A nice test problem that doesn’t require derivatives or boundary conditions: Find \(u \in \mathcal V_h\) such that

\[ \int_{-1}^1 v(x) \big[ u(x) - f(x) \big] = 0, \quad \forall v \in \mathcal V_h\]

function febasis(P, Q)
    x, _ = gausslobatto(P)
    q, w = gausslegendre(Q)
    Pk, _ = vander_legendre_deriv(x)
    Bp, Dp = vander_legendre_deriv(q, P)
    B = Bp / Pk
    D = Dp / Pk
    x, q, w, B, D
end

function L2_galerkin(P, Q, f)
    x, q, w, B, _ = febasis(P, Q)
    A = B' * diagm(w) * B
    rhs = B' * diagm(w) * f.(q)
    u = A \ rhs
    x, u
end
L2_galerkin (generic function with 1 method)
f(x) = tanh(5*x)
P, Q = 10, 30
x, u = L2_galerkin(P, Q, f)
error = u - f.(x)
plot(x, u, marker=:auto, legend=:bottomright)
plot!(f, title="Galerkin error: $(norm(error))")

Embed the solution in the continuous space#

In thel last figure, the Galerkin solution was represented by a piecewise linear function, emphasizing its nodal values. Let’s make a nicer plot by multiplying by the corresponding nodal basis function.

P, Q = 18, 18
x, u = L2_galerkin(P, Q, f)
error = u - f.(x)
_, xx, _, BB, _ = febasis(P, 100)
plot(f, label="exact", title="Galerkin error: $(norm(error))",
  xlim=(-1, 1), legend=:bottomright)
plot!(xx, BB * u, label="Galerkin solution")
scatter!(x, u, marker=:circle, color=:black, label="Nodal values")
ns = 2 .^ (2:8)
function L2_error(n)
    x, u = L2_galerkin(n, n, f)
    norm(u - f.(x))
end
plot(ns, L2_error.(ns), marker=:circle, yscale=:log10,
  title="Convergence", xlabel="number of points", ylabel="error")

Galerkin error estimates#

We introduce the notation

\[ a(v, u) = \int_\Omega \nabla v(x) \cdot \nabla u(x) \]
and note that \(a\) is

  • bilinear (linear in each of its arguments)

  • symmetric: \(a(u, v) = a(v,u)\)

  • positive definite: \(a(u, u) > 0\) when \(u \ne 0\) thus defines an inner product on the function space \(V\).

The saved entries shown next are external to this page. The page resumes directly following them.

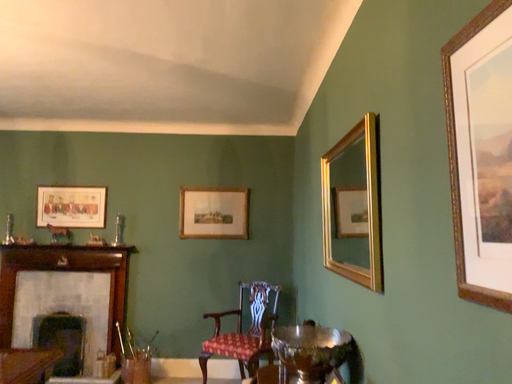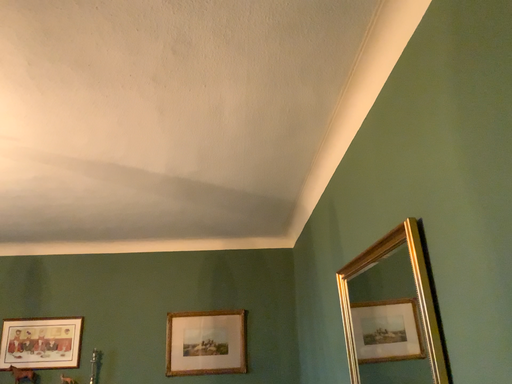
Question: How did the camera likely rotate when shooting the video?

Choices:
 (A) rotated downward
 (B) rotated upward

Answer: (B)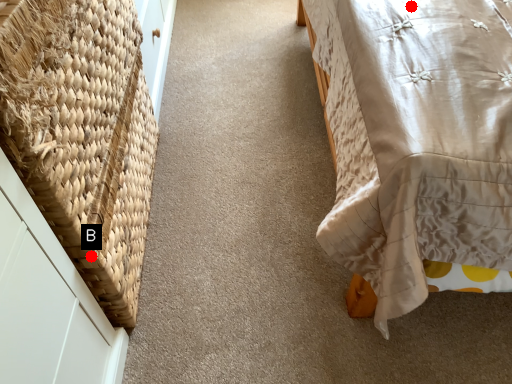
Question: Two points are circled on the image, labeled by A and B beside each circle. Which point appears farthest from the camera in this image?

Choices:
 (A) A is further
 (B) B is further

Answer: (A)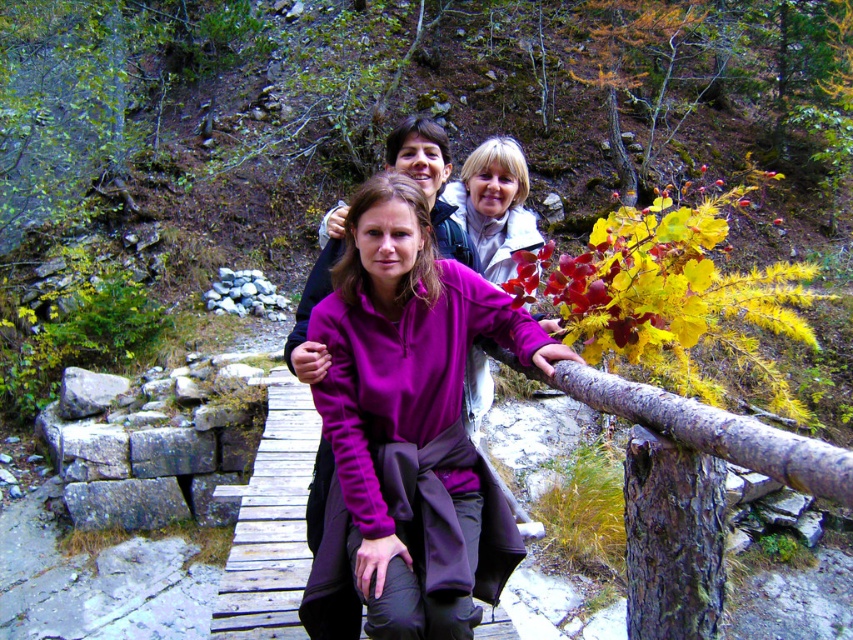
You are standing at the point marked as point [407,429] on the wooden bridge. What object is located exactly at that point?

The purple fleece jacket at center is located exactly at point [407,429] on the wooden bridge.

You are a photographer standing on the wooden bridge at center and want to take a photo of the purple fleece jacket at center. Since you are on the bridge, will you need to look up or down to frame the jacket properly?

The purple fleece jacket at center is much taller than the wooden bridge at center, so you will need to look up to frame the jacket properly.

You are a photographer standing on the wooden bridge at center. You want to take a photo of the purple fleece jacket at center. Which direction should you move to ensure the jacket fills more of the frame?

Since the purple fleece jacket at center has a lesser width compared to the wooden bridge at center, you should move closer to the purple fleece jacket at center to make it appear larger in the photo.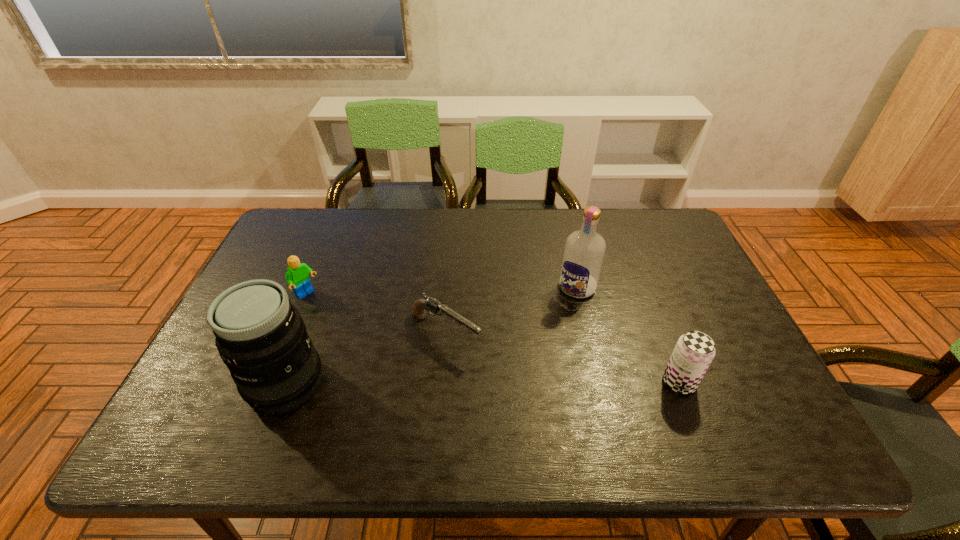
This screenshot has height=540, width=960. I want to click on vacant point located between the rightmost object and the second object from right to left, so click(628, 335).

You are a GUI agent. You are given a task and a screenshot of the screen. Output one action in this format:
    pyautogui.click(x=<x>, y=<y>)
    Task: Click on the vacant area that lies between the Lego and the beer can
    The height and width of the screenshot is (540, 960).
    Given the screenshot: What is the action you would take?
    pyautogui.click(x=493, y=339)

You are a GUI agent. You are given a task and a screenshot of the screen. Output one action in this format:
    pyautogui.click(x=<x>, y=<y>)
    Task: Click on the unoccupied area between the vodka and the telephoto lens
    
    Given the screenshot: What is the action you would take?
    pyautogui.click(x=431, y=336)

We also introduce the \(L^2\) inner product

\[ \langle u, v \rangle = \int_\Omega u(x) v(x) \]
so that our continuous weak form is to find \(u \in V\) such that
\[ a(v, u) = \langle v, f \rangle, \quad \forall v\in V. \]
Our Galerkin discretization is to find \(u_h \in V_h \subset V\) such that
\[ a(v_h, u_h) = \langle v_h, f \rangle, \quad \forall v_h \in V_h . \]
Since \(V_h \subset V\), we can subtract these two, yielding
\[ a(v_h, u_h - u) = 0, \quad \forall v_h \in V_h .\]
This says that the error in the discrete solution \(u_h - u\) is \(a\)-orthogonal to all test functions \(v_h\).

Galerkin optimality via energy norms#

We can also define the “energy norm” or \(a\)-norm,

\[ \lVert u \rVert_a = \sqrt{a(u,u)} . \]
This norm satisfies the Cauchy-Schwarz inequality,
\[ \lvert a(u,v) \rvert \le \lVert u \rVert_a \lVert v \rVert_a . \]
Now,

(48)#\[\begin{align} \lVert u_h - u \rVert_a^2 &= a(u_h - u, u_h - u) \\ &= a(u_h - v_h, u_h - u) + a(v_h - u, u_h - u) \\ &= a(v_h - u, u_h - u) \\ &\le \lVert v_h - u \rVert_a \lVert u_h - u \rVert_a . \end{align}\]

In other words,

\[\lVert u_h - u \rVert_a \le \lVert v_h - u \rVert_a, \quad \forall v_h \in V_h .\]
So the solution \(u_h\) computed by the Galerkin discretization is optimal over the subspace \(V_h\) as measured in the \(a\)-norm.

Observations#

  • The Galerkin method computes the exact solution any time it resides in the subspace \(V_h\).

  • The Galerkin method is automatically symmetric any time the weak form is symmetric.

  • The Galerkin method can be spectrally accurate, similar to the Chebyshev finite difference methods.

  • For a nonlinear problem, discretization and differentiation will commute.